The CBA is also of the view that the existing schedule 3 to SCISA, which lists the institutions with which information may be shared under the act, should be expanded to include references to the specific sections of the statute supervised or implemented by those institutions that might relate to national security concerns. Greater specificity would assist both disclosing and receiving institutions, as well as any oversight body, in assessing whether disclosure to another institution might be appropriate.
Our third concern with SCISA is the lack of restrictions around subsequent use and disclosure of information disclosed to an institution under section 5 of SCISA. More specifically, the current provision seems to allow for the subsequent disclosure by a recipient institution to other non-designated government institutions, to individuals, to foreign governments, or even to the private sector, and for purposes unrelated to national security.
In the CBA's view, the information sharing between government institutions contemplated by SCISA should be seen as an extraordinary measure designed to fulfill an explicit narrow purpose. Accordingly, SCISA must be designed to eliminate what is sometimes called “purpose creep”, including potential disclosure to third parties.
The CBA is particularly concerned about subsequent use and further disclosures by a receiving institution when the information has been obtained by the disclosing institution through the exercise of extraordinary powers, such as powers to compel production of information or enter premises.
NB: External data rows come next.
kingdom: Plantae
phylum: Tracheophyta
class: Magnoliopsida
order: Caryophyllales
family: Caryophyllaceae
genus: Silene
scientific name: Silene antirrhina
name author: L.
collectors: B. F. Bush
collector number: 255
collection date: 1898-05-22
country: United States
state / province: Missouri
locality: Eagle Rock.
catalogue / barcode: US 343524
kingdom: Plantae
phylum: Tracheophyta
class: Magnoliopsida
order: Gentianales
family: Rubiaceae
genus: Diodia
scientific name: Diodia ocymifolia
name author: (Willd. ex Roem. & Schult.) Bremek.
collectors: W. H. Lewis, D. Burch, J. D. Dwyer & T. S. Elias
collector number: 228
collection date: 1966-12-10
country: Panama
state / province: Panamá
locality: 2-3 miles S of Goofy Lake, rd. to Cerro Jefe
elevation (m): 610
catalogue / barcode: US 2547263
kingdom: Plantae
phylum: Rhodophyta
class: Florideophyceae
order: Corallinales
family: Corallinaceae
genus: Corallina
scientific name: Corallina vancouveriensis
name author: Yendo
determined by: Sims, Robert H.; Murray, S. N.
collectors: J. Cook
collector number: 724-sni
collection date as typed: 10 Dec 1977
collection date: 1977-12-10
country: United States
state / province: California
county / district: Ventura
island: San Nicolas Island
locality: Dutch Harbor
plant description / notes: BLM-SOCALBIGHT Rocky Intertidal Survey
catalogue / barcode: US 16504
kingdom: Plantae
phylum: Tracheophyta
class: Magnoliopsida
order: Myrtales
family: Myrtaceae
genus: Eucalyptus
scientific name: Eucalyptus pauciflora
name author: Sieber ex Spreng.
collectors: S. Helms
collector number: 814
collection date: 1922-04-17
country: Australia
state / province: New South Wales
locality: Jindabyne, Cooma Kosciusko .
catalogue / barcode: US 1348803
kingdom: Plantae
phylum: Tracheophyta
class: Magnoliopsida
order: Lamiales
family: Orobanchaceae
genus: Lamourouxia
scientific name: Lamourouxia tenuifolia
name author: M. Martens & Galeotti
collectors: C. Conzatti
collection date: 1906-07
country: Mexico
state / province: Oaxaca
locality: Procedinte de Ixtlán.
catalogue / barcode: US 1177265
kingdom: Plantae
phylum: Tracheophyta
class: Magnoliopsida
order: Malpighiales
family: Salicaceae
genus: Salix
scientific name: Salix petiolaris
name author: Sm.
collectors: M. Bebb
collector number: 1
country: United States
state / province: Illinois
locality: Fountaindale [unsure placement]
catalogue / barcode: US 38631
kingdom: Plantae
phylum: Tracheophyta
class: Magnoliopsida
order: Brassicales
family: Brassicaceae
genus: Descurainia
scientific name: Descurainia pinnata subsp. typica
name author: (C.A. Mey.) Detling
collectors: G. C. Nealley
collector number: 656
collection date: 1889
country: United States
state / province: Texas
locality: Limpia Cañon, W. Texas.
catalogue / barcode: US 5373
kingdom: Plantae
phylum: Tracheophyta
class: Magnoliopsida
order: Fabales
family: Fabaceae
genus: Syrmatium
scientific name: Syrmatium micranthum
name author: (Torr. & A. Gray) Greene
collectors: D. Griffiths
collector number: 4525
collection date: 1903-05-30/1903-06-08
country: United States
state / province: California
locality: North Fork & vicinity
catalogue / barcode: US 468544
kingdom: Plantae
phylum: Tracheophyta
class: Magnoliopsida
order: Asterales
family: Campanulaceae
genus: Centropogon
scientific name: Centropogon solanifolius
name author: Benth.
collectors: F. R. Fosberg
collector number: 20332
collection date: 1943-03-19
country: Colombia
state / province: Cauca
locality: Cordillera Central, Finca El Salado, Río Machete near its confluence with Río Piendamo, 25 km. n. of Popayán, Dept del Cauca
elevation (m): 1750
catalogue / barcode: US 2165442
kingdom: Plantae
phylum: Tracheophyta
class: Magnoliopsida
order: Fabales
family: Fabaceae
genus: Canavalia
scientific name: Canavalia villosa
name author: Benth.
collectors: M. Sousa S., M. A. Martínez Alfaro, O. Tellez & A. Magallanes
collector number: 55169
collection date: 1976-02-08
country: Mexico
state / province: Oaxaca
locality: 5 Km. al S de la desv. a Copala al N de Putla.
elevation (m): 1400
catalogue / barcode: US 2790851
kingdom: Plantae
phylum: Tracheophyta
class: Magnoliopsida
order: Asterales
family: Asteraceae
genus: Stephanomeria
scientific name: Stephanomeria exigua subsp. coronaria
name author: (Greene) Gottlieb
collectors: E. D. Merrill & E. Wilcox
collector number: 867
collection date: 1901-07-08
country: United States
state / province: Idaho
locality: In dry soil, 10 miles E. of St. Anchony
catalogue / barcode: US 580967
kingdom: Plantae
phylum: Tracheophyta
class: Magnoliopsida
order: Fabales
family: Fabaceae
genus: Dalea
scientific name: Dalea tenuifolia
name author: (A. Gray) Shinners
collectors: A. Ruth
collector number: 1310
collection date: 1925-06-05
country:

It would be inappropriate for a receiving institution to be able to leverage, for purposes unrelated to national security, any investigation and enforcement powers not conferred on the receiving institution by Parliament. SCISA should not allow receiving institutions to obtain indirectly that which they cannot obtain directly.
Fourth, the CBA is concerned about reliability of information.
The CBA is concerned that SCISA includes few effective checks and balances on information sharing or safeguards to ensure that shared information is reliable. The Arar commission stressed the importance of precautions to ensure that information is accurate and reliable before it is shared. Omitting safeguards in SCISA ignores lessons learned through the Arar saga and the recommendations of the Arar commission, and risks repeating the same mistakes.
In conclusion, once again the CBA appreciates the opportunity to share our views on SCISA. We support balanced information sharing for the purpose of national security when it is necessary and proportionate, and is accompanied by safeguards that are adequate to protect individual privacy rights and to ensure the reliability of any information shared pursuant to the act.
I'd be pleased to respond to any questions the committee members may have.